| Assigned task |
From the entries below, output the line with "Mississippi | (601)" and each following line up to and including the line with "Missouri | 573-751-2450", exactly as written.

| Exercise inputs |
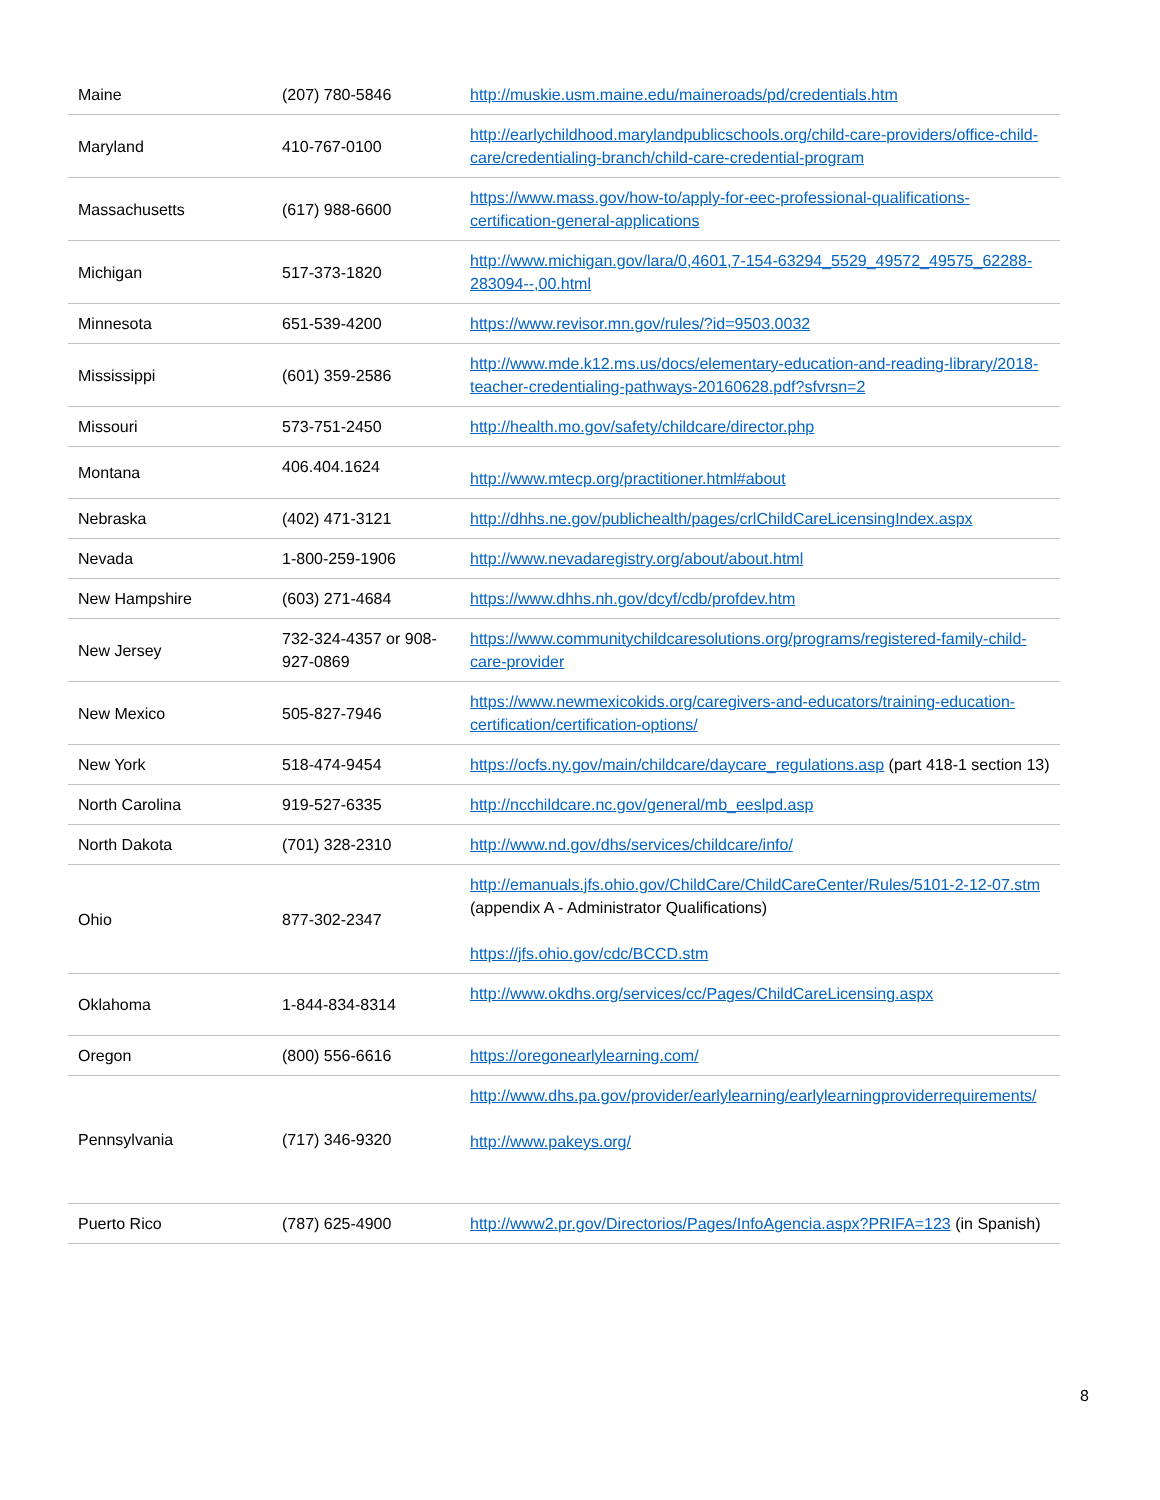| Maine | (207) 780-5846 | http://muskie.usm.maine.edu/maineroads/pd/credentials.htm |
| Maryland | 410-767-0100 | http://earlychildhood.marylandpublicschools.org/child-care-providers/office-child-care/credentialing-branch/child-care-credential-program |
| Massachusetts | (617) 988-6600 | https://www.mass.gov/how-to/apply-for-eec-professional-qualifications-certification-general-applications |
| Michigan | 517-373-1820 | http://www.michigan.gov/lara/0,4601,7-154-63294_5529_49572_49575_62288-283094--,00.html |
| Minnesota | 651-539-4200 | https://www.revisor.mn.gov/rules/?id=9503.0032 |
| Mississippi | (601) 359-2586 | http://www.mde.k12.ms.us/docs/elementary-education-and-reading-library/2018-teacher-credentialing-pathways-20160628.pdf?sfvrsn=2 |
| Missouri | 573-751-2450 | http://health.mo.gov/safety/childcare/director.php |
| Montana | 406.404.1624 | http://www.mtecp.org/practitioner.html#about |
| Nebraska | (402) 471-3121 | http://dhhs.ne.gov/publichealth/pages/crlChildCareLicensingIndex.aspx |
| Nevada | 1-800-259-1906 | http://www.nevadaregistry.org/about/about.html |
| New Hampshire | (603) 271-4684 | https://www.dhhs.nh.gov/dcyf/cdb/profdev.htm |
| New Jersey | 732-324-4357 or 908-927-0869 | https://www.communitychildcaresolutions.org/programs/registered-family-child-care-provider |
| New Mexico | 505-827-7946 | https://www.newmexicokids.org/caregivers-and-educators/training-education-certification/certification-options/ |
| New York | 518-474-9454 | https://ocfs.ny.gov/main/childcare/daycare_regulations.asp (part 418-1 section 13) |
| North Carolina | 919-527-6335 | http://ncchildcare.nc.gov/general/mb_eeslpd.asp |
| North Dakota | (701) 328-2310 | http://www.nd.gov/dhs/services/childcare/info/ |
| Ohio | 877-302-2347 | http://emanuals.jfs.ohio.gov/ChildCare/ChildCareCenter/Rules/5101-2-12-07.stm (appendix A - Administrator Qualifications) https://jfs.ohio.gov/cdc/BCCD.stm |
| Oklahoma | 1-844-834-8314 | http://www.okdhs.org/services/cc/Pages/ChildCareLicensing.aspx |
| Oregon | (800) 556-6616 | https://oregonearlylearning.com/ |
| Pennsylvania | (717) 346-9320 | http://www.dhs.pa.gov/provider/earlylearning/earlylearningproviderrequirements/ http://www.pakeys.org/ |
| Puerto Rico | (787) 625-4900 | http://www2.pr.gov/Directorios/Pages/InfoAgencia.aspx?PRIFA=123 (in Spanish) |
8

| Task response |
| Mississippi | (601) 359-2586 | http://www.mde.k12.ms.us/docs/elementary-education-and-reading-library/2018-teacher-credentialing-pathways-20160628.pdf?sfvrsn=2 |
| Missouri | 573-751-2450 | http://health.mo.gov/safety/childcare/director.php |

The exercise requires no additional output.